***** DATA SUPPLIED *****

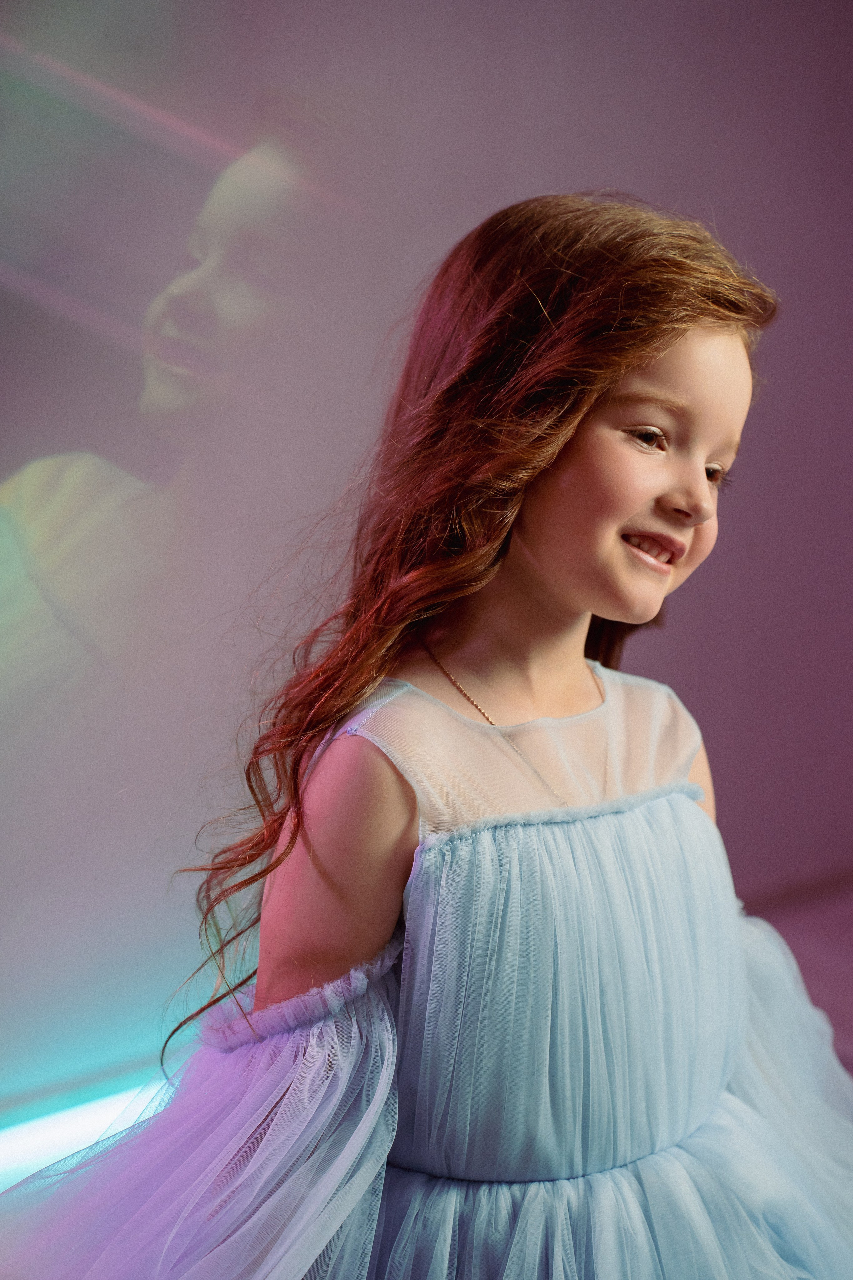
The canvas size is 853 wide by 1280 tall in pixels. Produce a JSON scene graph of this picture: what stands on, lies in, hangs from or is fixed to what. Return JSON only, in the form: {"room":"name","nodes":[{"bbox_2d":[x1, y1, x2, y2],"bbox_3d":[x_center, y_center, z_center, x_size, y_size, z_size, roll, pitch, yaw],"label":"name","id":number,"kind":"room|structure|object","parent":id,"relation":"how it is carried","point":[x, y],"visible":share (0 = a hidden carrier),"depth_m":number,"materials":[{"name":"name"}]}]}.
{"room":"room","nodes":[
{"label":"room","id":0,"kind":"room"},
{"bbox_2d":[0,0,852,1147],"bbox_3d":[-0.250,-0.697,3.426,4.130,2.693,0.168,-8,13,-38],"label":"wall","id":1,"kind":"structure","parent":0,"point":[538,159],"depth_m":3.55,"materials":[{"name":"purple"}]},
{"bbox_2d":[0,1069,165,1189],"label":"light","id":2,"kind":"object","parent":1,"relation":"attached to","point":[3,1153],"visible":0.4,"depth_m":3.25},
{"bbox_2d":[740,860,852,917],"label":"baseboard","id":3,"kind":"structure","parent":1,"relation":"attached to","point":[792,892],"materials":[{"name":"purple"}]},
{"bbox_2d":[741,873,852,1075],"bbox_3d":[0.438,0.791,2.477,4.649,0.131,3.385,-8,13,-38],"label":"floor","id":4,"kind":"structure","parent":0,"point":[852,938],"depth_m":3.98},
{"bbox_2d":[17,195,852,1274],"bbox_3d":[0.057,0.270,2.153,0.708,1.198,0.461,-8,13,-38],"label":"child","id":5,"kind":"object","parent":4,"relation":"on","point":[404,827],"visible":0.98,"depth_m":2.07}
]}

*****

**YOUR ASSIGNMENT:**
Your reply should hold only the records, duplicated exactly, without any image.

**SOLUTION FOR THIS TASK:**
The canvas size is 853 wide by 1280 tall in pixels. Produce a JSON scene graph of this picture: what stands on, lies in, hangs from or is fixed to what. Return JSON only, in the form: {"room":"name","nodes":[{"bbox_2d":[x1, y1, x2, y2],"bbox_3d":[x_center, y_center, z_center, x_size, y_size, z_size, roll, pitch, yaw],"label":"name","id":number,"kind":"room|structure|object","parent":id,"relation":"how it is carried","point":[x, y],"visible":share (0 = a hidden carrier),"depth_m":number,"materials":[{"name":"name"}]}]}.
{"room":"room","nodes":[
{"label":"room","id":0,"kind":"room"},
{"bbox_2d":[0,0,852,1147],"bbox_3d":[-0.250,-0.697,3.426,4.130,2.693,0.168,-8,13,-38],"label":"wall","id":1,"kind":"structure","parent":0,"point":[538,159],"depth_m":3.55,"materials":[{"name":"purple"}]},
{"bbox_2d":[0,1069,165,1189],"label":"light","id":2,"kind":"object","parent":1,"relation":"attached to","point":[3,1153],"visible":0.4,"depth_m":3.25},
{"bbox_2d":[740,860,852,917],"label":"baseboard","id":3,"kind":"structure","parent":1,"relation":"attached to","point":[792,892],"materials":[{"name":"purple"}]},
{"bbox_2d":[741,873,852,1075],"bbox_3d":[0.438,0.791,2.477,4.649,0.131,3.385,-8,13,-38],"label":"floor","id":4,"kind":"structure","parent":0,"point":[852,938],"depth_m":3.98},
{"bbox_2d":[17,195,852,1274],"bbox_3d":[0.057,0.270,2.153,0.708,1.198,0.461,-8,13,-38],"label":"child","id":5,"kind":"object","parent":4,"relation":"on","point":[404,827],"visible":0.98,"depth_m":2.07}
]}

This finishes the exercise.